• TESTO CITATO
- - - -

La poesia di Garzya nella profondità dell’anima

Componimenti colti ma non elitari, capaci di includere e di invitare alla riflessione, più che di imporla. Un intreccio tra passato e presente in Psicostasia e Turgut Reis al Grande Assedio

Tempo di lettura 3 minuti

Tra il cuore che pesa come piuma e le memorie di battaglie lontane, tra mito e storia nel Mediterraneo, nasce il dialogo con le poesie di Giacomo Garzya, esplorando la profondità dell’anima, la consapevolezza del passato e la voce che si fa ponte, prospettiva individuale si intrecciano in un dialogo tra passato e presente.

 

PSICOSTASIA

A Antonio, Bernardino, Carlo, Marco,

Silvana e Simonetta, compagni di viaggio

Come vorrei,

nella Sala delle Due Verità,

dopo le quarantadue confessioni

sussurrate ai Giudici dell’Oltretomba,

che Anubi, volto d’uomo e muso

di sciacallo,

vegli su di me nel rito egizio

della Pesatura del Cuore.

Che il mio cuore,

sede dell’anima inquieta,

sia più lieve

della piuma di Maat, dea della verità

e della giustizia,

tanto puro da essere accolto

da Osiride nei Campi dei Giunchi,

a vivere in eterna beatitudine.

Non una seconda morte,

non la dissoluzione dell’essere

nelle fauci di Ammit,

il mostro composto

di leone, ippopotamo e coccodrillo,

affamato delle colpe dei mortali.

Anubi, sii clemente,

se sulla bilancia sacra

la mia vita, non priva d’ombre,dovesse pesare più della piuma.

Fa’ che Toth, scriba divino,

possa tracciare un verdetto

che mi apra all’eternità,

e non a una seconda morte,

definitiva, senza appello.

Il Cairo, 15-16 novembre 2025

Giacomo Garzya

[poesia scritta dopo aver ascoltato Yossef Hamed,

profondo conoscitore della Civiltà egizia]

 

TURGUT REIS

AL GRANDE ASSEDIO

“L’uomo del Mediterraneo”

Dagli spalti del Forte Sant’Elmo,

dove si issò di nuovo la Bandiera

dell’Ordine dei Cavalieri Ospitalieri,

nel giorno della Nascita della Vergine Maria,

mentre la campana del Forte Sant’Angelo

annunciava la vittoria sui Turchi,

ho visto il grande Ammiraglio

Turgut Reis, ferito a morte,

lo stesso giorno in cui il Forte

veniva espugnato dai suoi giannizzeri.

- - - -

• DATI REGISTRATI

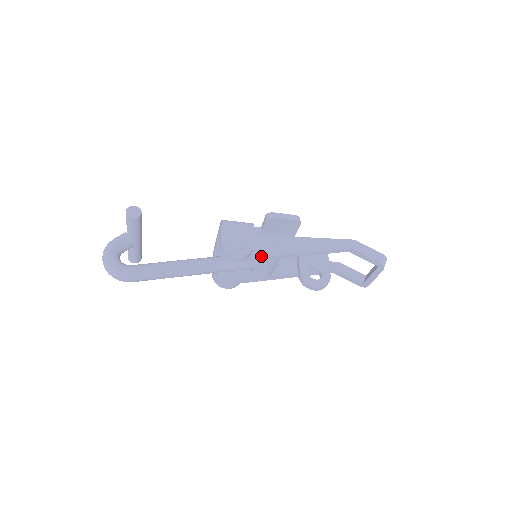
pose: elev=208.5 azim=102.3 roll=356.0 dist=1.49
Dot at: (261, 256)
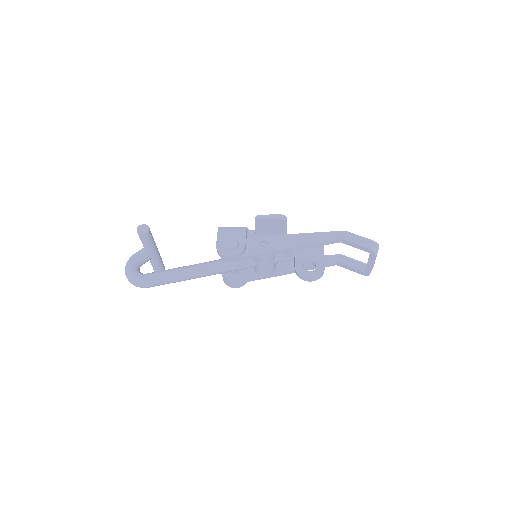
Dot at: (253, 254)
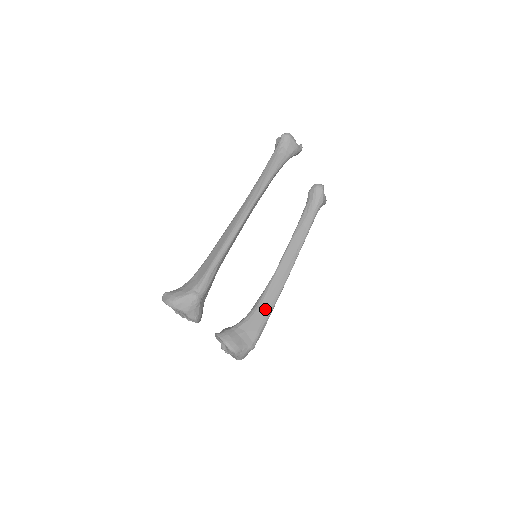
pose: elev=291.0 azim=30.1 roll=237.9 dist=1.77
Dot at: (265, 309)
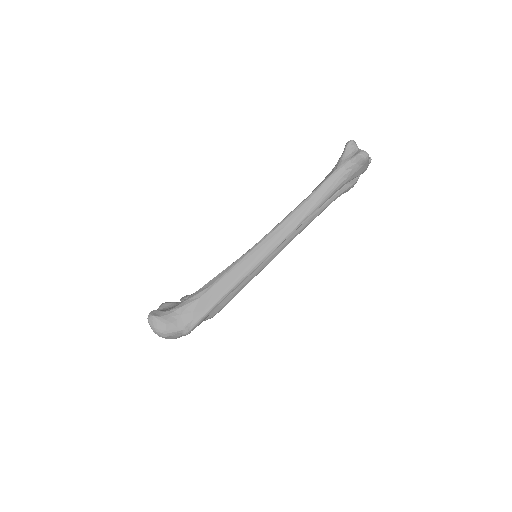
Dot at: (239, 287)
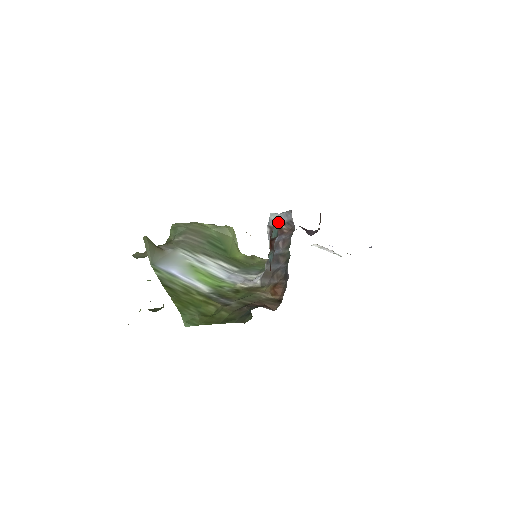
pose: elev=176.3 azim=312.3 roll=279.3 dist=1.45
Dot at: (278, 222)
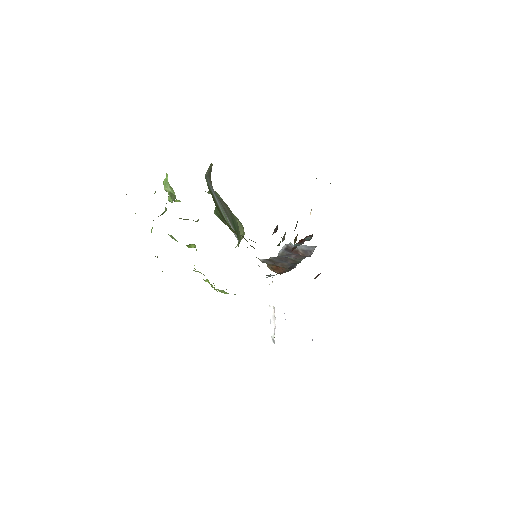
Dot at: (296, 248)
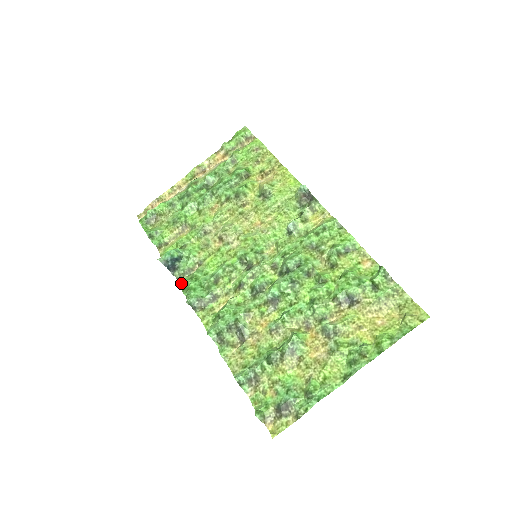
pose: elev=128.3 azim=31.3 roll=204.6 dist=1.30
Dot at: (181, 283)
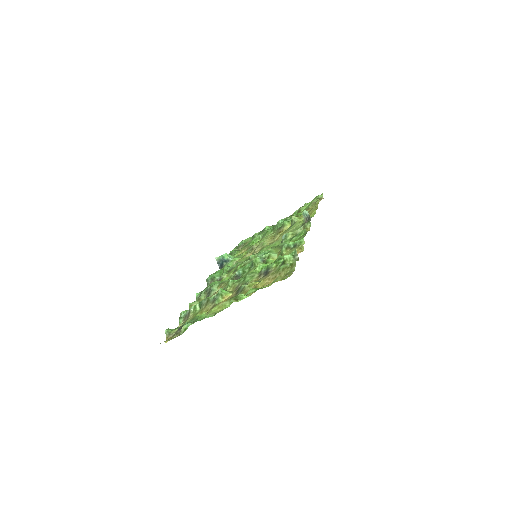
Dot at: occluded
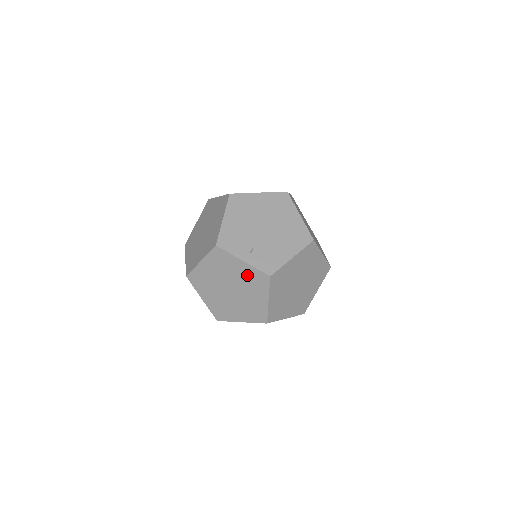
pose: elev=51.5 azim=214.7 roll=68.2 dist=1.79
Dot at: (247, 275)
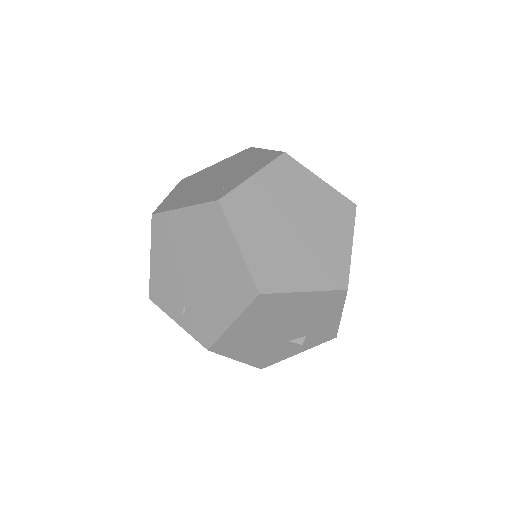
Dot at: occluded
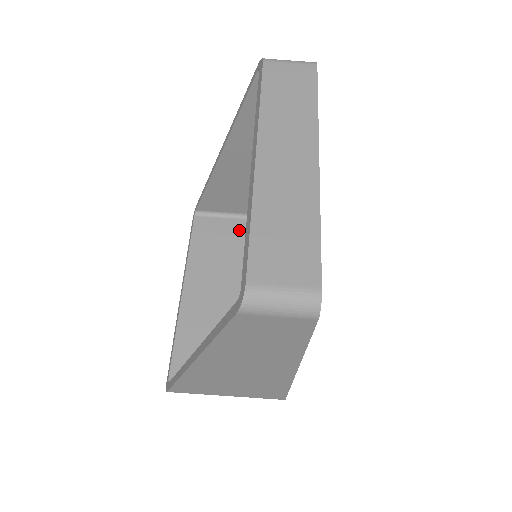
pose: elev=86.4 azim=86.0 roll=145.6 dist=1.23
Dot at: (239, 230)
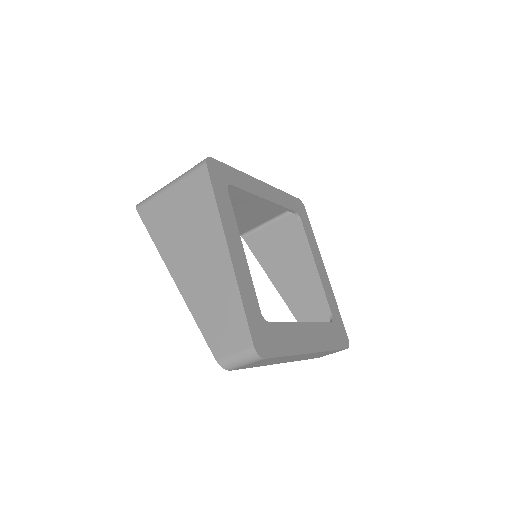
Dot at: occluded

- - - -

• ELENCO DEI COMPITI
**1.** Rispondi per favore a queste domande sul testo, una per riga:
(a) Di quale dea è la piuma con cui si pesa il cuore in "Psicostasia"?
(b) Di quali animali è composto il mostro Ammit?
(c) Dagli spalti di quale forte viene visto Turgut Reis ferito a morte?
**2.** Riporta il passo del testo che comincia con le parole "se sulla bilancia" e si chiude dopo "definitiva, senza appello.", sostituendo "Toth" con "Thot".
Il materiale non ha alcun legame con il testo.

• PROBLEMI RISOLTI
**1.**
(a) Di Maat, dea della verità e della giustizia.
(b) Di leone, ippopotamo e coccodrillo.
(c) Dagli spalti del Forte Sant'Elmo.

**2.**
se sulla bilancia sacra

la mia vita, non priva d’ombre,dovesse pesare più della piuma.

Fa’ che Thot, scriba divino,

possa tracciare un verdetto

che mi apra all’eternità,

e non a una seconda morte,

definitiva, senza appello.